The problem with the pop-culturization of film is that it has perilously lowered the attention span of the average filmgoer to the point where it seems positively atavistic to recommend a film like Why Has Bodhi-Dharma Left for the East? (The title of this film comes from an unanswerable Zen Buddhist Koan or riddle designed for meditation in the search for spiritual enlightenment.) Absolutely and blissfully the polar opposite of American film making, this is one of the most beautiful films you’re likely to see in this lifetime, and quite possibly the next. It is also a film with deliberate rhythms that might cause anxiety attacks in the casual filmgoer after the first few minutes.
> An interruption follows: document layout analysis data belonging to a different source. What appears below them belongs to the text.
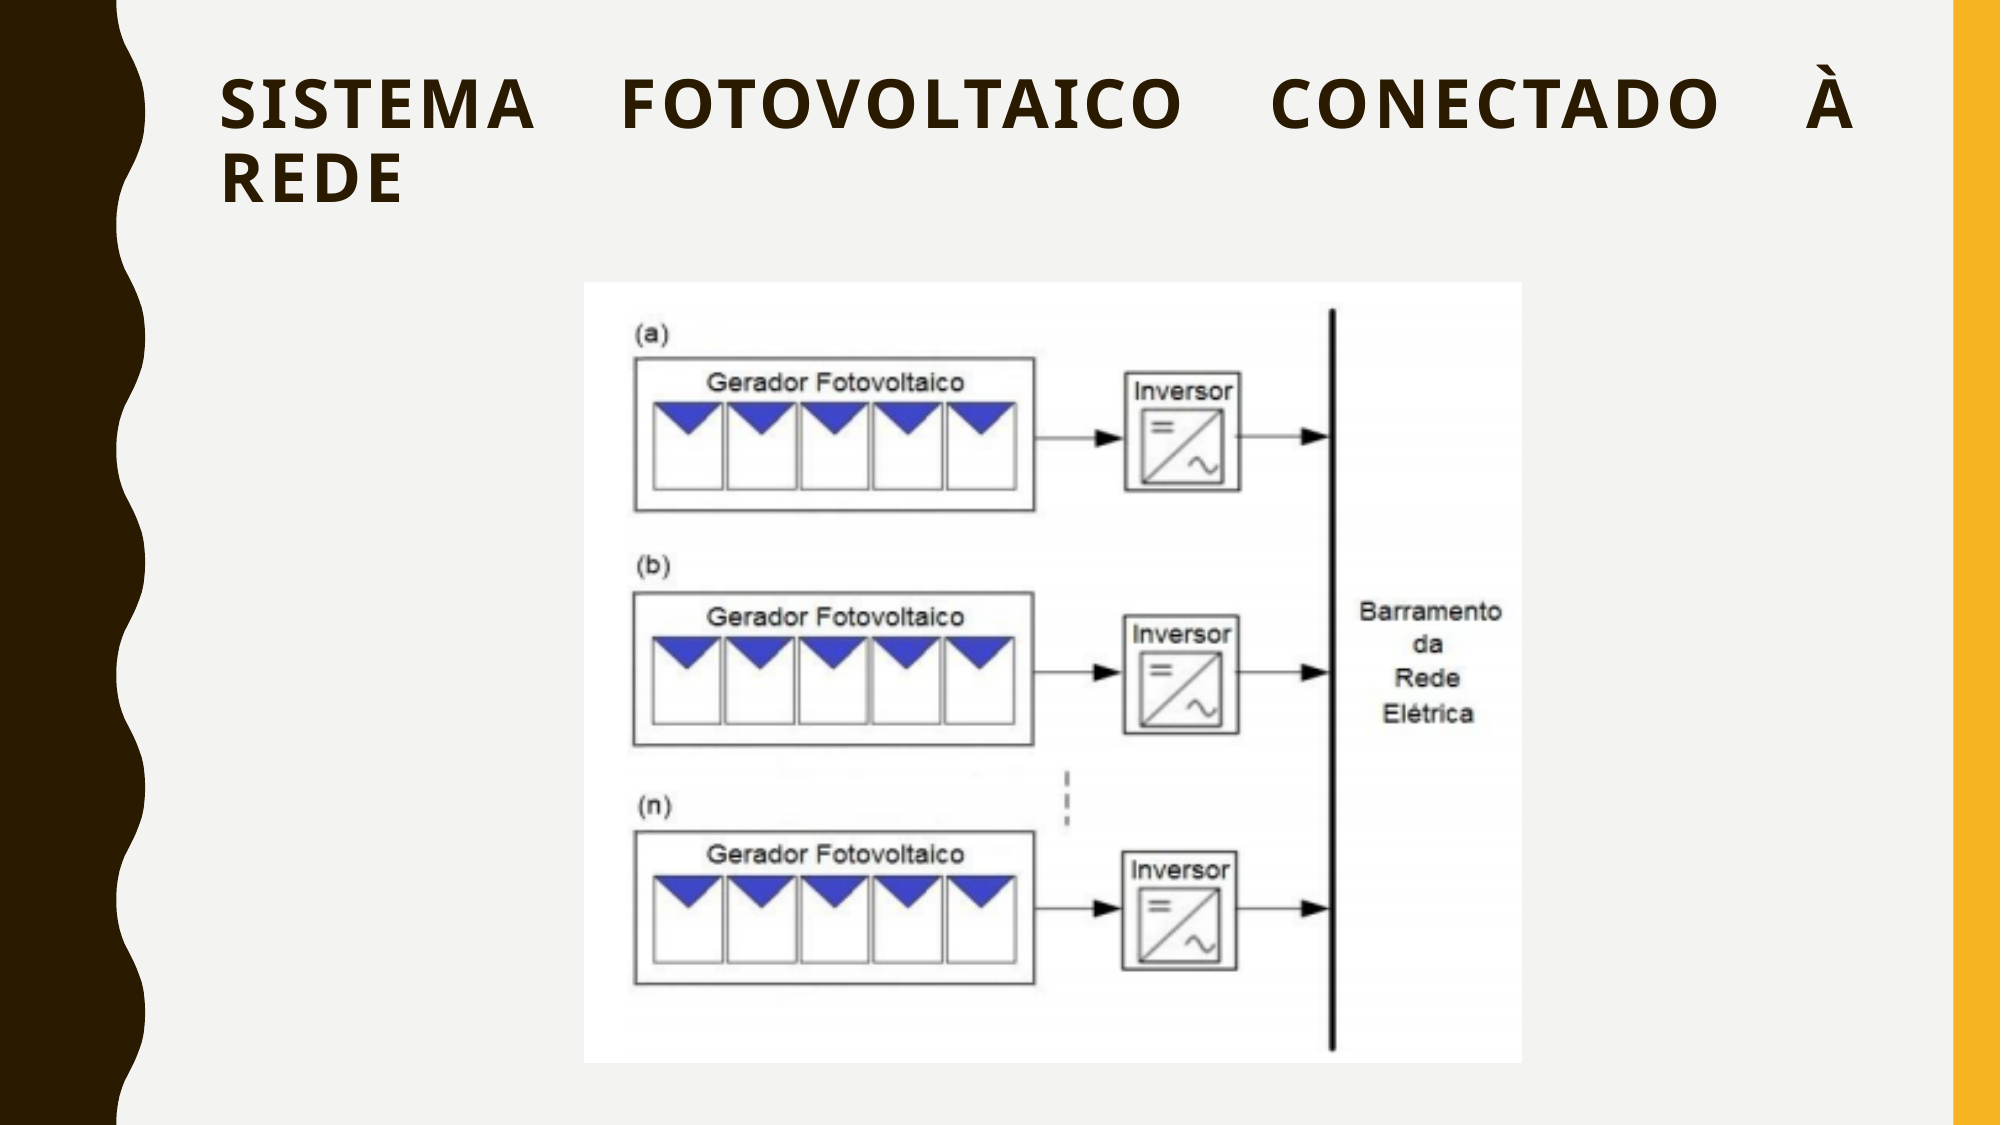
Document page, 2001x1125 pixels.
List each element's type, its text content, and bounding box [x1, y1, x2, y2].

picture [584, 282, 1522, 1063]
text_box Sistema Fotovoltaico Conectado à Rede [205, 62, 1875, 308]
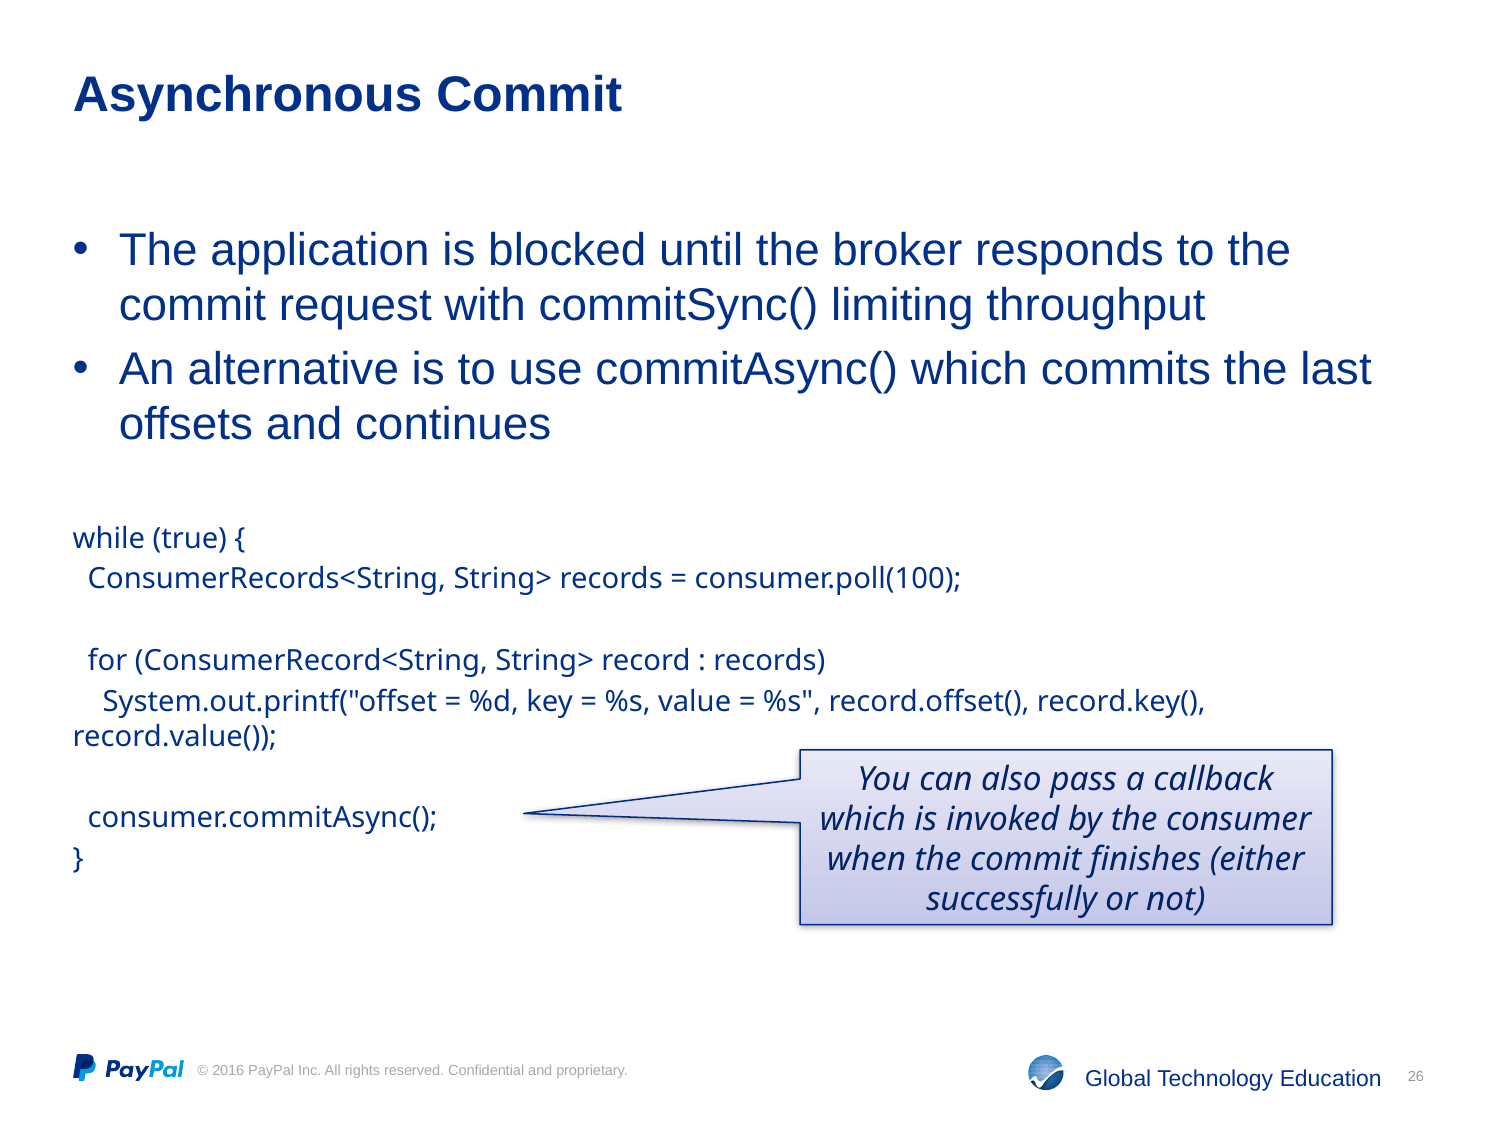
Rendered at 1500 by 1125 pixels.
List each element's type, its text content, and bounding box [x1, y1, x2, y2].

picture [1023, 1050, 1070, 1095]
title Asynchronous Commit [58, 53, 1409, 151]
text_box You can also pass a callback which is invoked by the consumer when the commit finishes (either successfully or not) [522, 749, 1333, 926]
list The application is blocked until the broker responds to the commit request with commitSync() limiting throughput An alternative is to use commitAsync() which commits the last offsets and continues while (true) { ConsumerRecords<String, String> records = consumer.poll(100); for (ConsumerRecord<String, String> record : records) System.out.printf("offset = %d, key = %s, value = %s", record.offset(), record.key(), record.value()); consumer.commitAsync(); } [57, 212, 1409, 1029]
picture [73, 1054, 184, 1081]
slide_number 26 [1383, 1045, 1439, 1106]
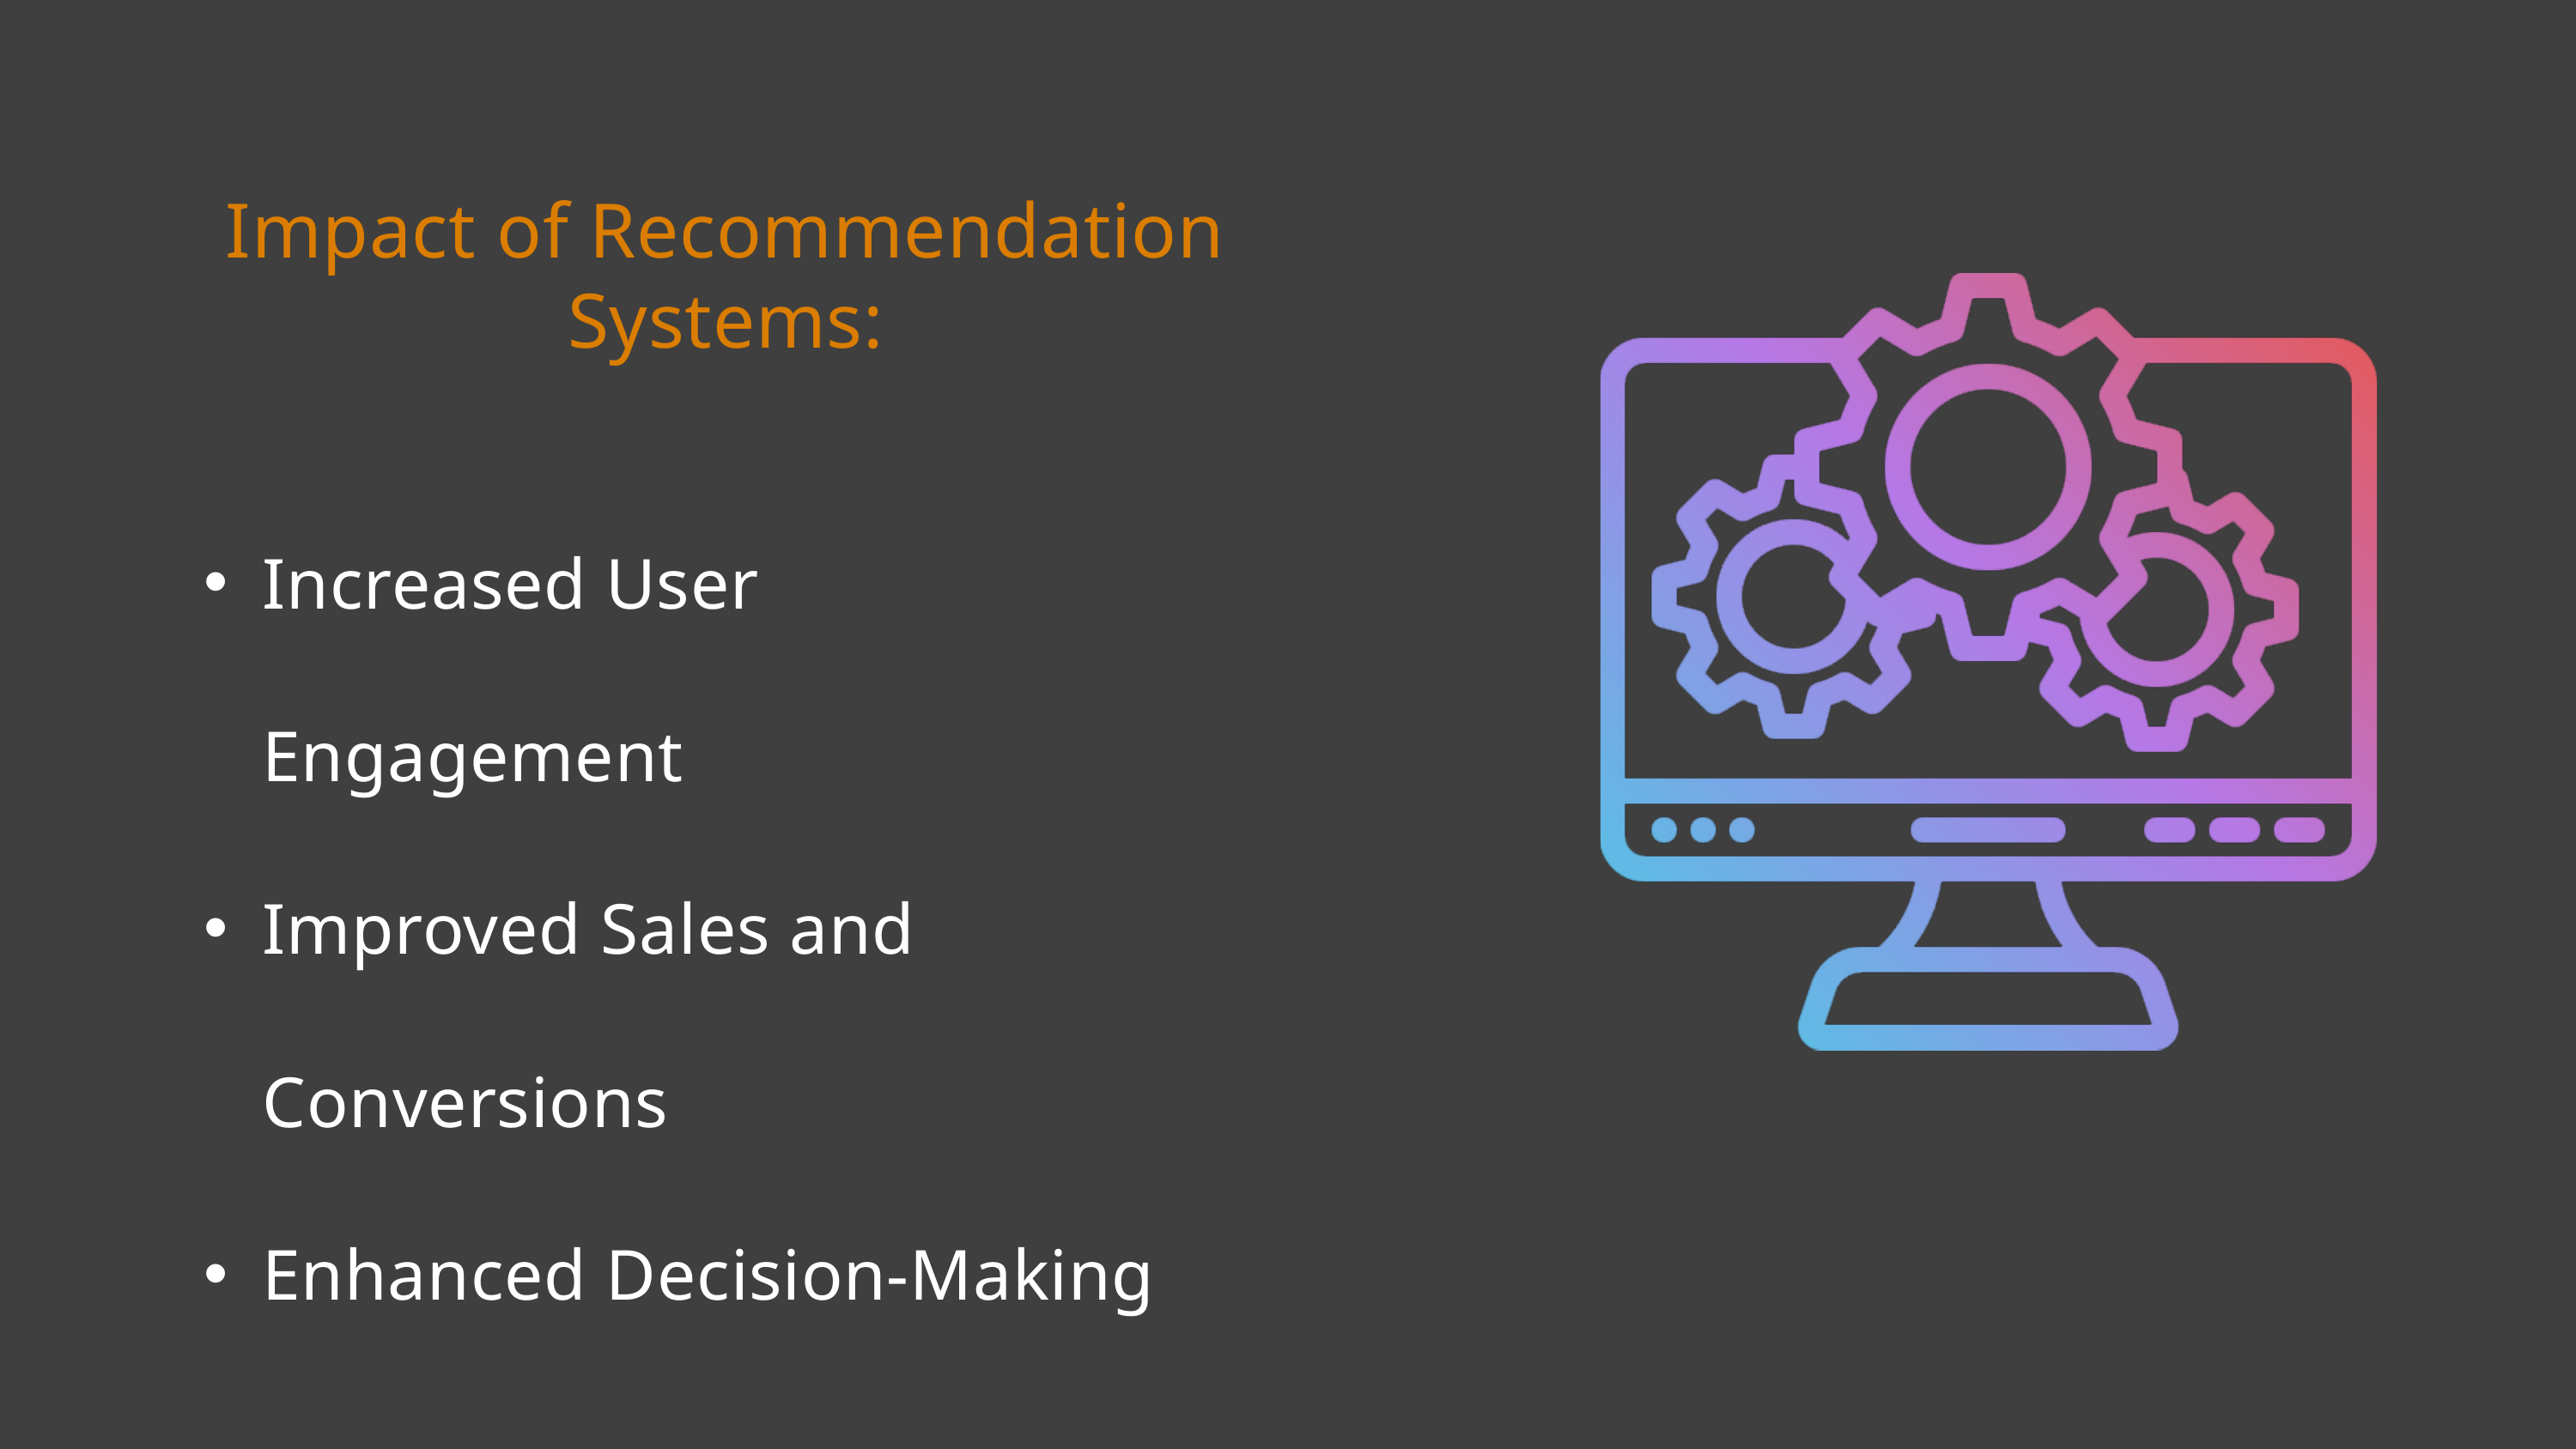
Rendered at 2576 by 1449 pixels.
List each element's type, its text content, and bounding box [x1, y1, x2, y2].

text_box Increased User Engagement Improved Sales and Conversions Enhanced Decision-Making [144, 449, 1192, 1314]
text_box Impact of Recommendation Systems: [144, 182, 1307, 363]
text_box [1600, 273, 2378, 1051]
But rarely has a film’s pace matched its content so brilliantly.
Written, directed, photographed and edited by South Korean art teacher Bae Yong-Kyun, the plot is simple: a young acolyte and an orphaned little boy join an aging Buddhist monk in a deserted mountaintop monastery where the elder Zen master prepares for his death and to transfer his wisdom down through the ages via the young follower and the boy. Before the old master dies, we see the young monk wrestle a bit with his own spirituality, returning briefly to the city he left behind. Apart from that, this is a film without conflict, a film that shows the affinity between nature and spirituality. There are many stunning scenes of beauty here, such as the mist that metaphorically encloses the monastery when the young monk leaves and the spectral appearance of death in the guise of a dancer at an eerie nighttime ceremony. This is also a rare film in that it – like the films of Andrei Tarkovsky – gives nature a distinct voice in the narrative. Indeed, the film unfolds with the rhythms of a gently flowing stream, and the characters are never given much more weight than their surroundings, suggesting that man’s spiritual enlightenment depends on a perfect coexistence with nature.
The film depicts life as a continuous circle of the mysteries of birth and death, and when the old master dies, he explains the passing of the spirit not as death, but as a kind of cosmic recycling that liberates the soul. This sublime piece of religious art resonates with the viewer long after it’s over. Its images are breathtaking; the shots are framed like Ansel Adams photographs. Unfortunately, in the cynical ’90s, which prizes materialism and worships soul-killing concepts like irony (or more accurately, the sarcasm that passes itself off as “irony”), there is little room for a film that preaches such arcane notions as tolerance. Additionally, one is always suspected of more sinister purposes when recommending material of such a purely religious nature, as if Bodhi-Dharma might be a recruiting film for Zen Buddhists. Though there are worse things to recruit for, the film never proselytizes. If anything, the film makes Buddhism seem like a difficult spiritual search whose greatest answers, and greatest mysteries, are found after death.